I am conscious that the relatives of Michael Cameron may feel puzzled as to why there are no recommendations which can be made to prevent such a dreadful incident happening in the future. There were certainly failings on the part of the Prison Custody Officers in relation to accurate form filling and strict adherence to the Prison Rules about segregation of prisoners. Many of the changes which would have formed recommendations have been made already such as improvements to the CSRA and the PR2 system.
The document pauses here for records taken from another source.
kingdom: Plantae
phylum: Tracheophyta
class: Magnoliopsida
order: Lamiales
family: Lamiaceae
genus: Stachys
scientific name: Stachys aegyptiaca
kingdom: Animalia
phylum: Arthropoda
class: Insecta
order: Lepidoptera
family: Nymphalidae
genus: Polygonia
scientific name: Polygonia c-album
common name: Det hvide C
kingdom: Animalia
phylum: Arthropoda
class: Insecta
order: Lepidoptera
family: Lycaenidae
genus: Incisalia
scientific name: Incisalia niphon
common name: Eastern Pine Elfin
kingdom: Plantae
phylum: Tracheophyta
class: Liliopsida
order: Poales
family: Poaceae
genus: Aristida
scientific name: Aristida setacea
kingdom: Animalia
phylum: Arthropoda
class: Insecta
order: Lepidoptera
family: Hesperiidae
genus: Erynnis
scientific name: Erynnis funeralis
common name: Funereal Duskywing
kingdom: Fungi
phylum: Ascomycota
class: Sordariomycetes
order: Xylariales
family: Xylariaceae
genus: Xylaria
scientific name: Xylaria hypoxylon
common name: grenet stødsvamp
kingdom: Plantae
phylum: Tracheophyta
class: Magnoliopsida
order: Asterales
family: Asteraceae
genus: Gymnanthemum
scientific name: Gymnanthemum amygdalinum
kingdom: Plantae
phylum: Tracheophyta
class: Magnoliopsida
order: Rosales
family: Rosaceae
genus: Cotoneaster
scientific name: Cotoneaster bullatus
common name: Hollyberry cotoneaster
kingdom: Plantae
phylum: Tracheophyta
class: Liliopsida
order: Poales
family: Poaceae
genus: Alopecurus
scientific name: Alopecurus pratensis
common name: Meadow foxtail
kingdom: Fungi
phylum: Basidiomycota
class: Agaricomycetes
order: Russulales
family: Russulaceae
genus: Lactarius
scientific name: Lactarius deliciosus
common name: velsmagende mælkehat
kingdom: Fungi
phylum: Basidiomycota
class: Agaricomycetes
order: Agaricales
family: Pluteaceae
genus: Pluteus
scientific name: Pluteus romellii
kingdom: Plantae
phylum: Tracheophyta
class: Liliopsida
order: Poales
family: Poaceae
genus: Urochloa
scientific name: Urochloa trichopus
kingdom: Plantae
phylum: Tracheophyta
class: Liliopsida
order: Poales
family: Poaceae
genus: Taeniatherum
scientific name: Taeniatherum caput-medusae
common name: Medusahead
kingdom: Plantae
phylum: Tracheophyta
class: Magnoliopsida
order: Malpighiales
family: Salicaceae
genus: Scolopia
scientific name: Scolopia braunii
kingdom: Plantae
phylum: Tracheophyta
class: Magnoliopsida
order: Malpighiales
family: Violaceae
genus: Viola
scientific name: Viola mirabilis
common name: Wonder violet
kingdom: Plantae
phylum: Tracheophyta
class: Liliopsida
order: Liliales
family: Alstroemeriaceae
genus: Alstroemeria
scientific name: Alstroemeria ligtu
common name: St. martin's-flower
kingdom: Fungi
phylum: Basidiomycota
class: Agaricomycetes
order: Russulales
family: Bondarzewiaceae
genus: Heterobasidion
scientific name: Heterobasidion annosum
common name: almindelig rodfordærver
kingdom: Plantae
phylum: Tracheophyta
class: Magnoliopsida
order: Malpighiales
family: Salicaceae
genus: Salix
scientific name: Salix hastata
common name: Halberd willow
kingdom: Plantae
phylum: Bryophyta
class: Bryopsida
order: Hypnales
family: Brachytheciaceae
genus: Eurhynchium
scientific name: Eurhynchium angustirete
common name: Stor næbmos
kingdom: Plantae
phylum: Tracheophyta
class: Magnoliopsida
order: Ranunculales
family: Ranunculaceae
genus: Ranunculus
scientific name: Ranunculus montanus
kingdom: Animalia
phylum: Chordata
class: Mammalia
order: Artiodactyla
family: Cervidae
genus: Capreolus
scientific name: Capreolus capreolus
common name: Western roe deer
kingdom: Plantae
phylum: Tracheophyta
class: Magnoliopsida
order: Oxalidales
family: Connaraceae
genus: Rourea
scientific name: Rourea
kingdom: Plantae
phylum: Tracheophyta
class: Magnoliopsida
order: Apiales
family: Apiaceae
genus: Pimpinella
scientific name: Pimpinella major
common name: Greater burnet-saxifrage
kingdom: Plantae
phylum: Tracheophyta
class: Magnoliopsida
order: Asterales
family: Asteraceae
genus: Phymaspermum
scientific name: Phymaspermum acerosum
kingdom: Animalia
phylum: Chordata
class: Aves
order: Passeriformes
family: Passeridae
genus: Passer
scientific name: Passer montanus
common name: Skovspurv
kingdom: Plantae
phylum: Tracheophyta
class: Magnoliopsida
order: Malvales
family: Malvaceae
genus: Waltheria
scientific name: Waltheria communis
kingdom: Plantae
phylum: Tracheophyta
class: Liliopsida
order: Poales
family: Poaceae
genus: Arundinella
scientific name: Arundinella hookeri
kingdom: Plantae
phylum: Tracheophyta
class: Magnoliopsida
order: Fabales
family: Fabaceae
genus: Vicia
Very few Young Offenders are now housed in HMPK. All these changes should help to prevent a further incident of this type. However the violence offered against Michael Cameron was unexpected and in my view unforeseeable. I am unable to make any recommendations for change to practices which might have prevented this tragedy.

 

I am obliged to the Procurator Fiscal Depute, Mr Gray and Mr Dickson for their careful and responsible handling of this case and for the detailed, helpful and thorough submissions and substantial agreement of evidence in this case.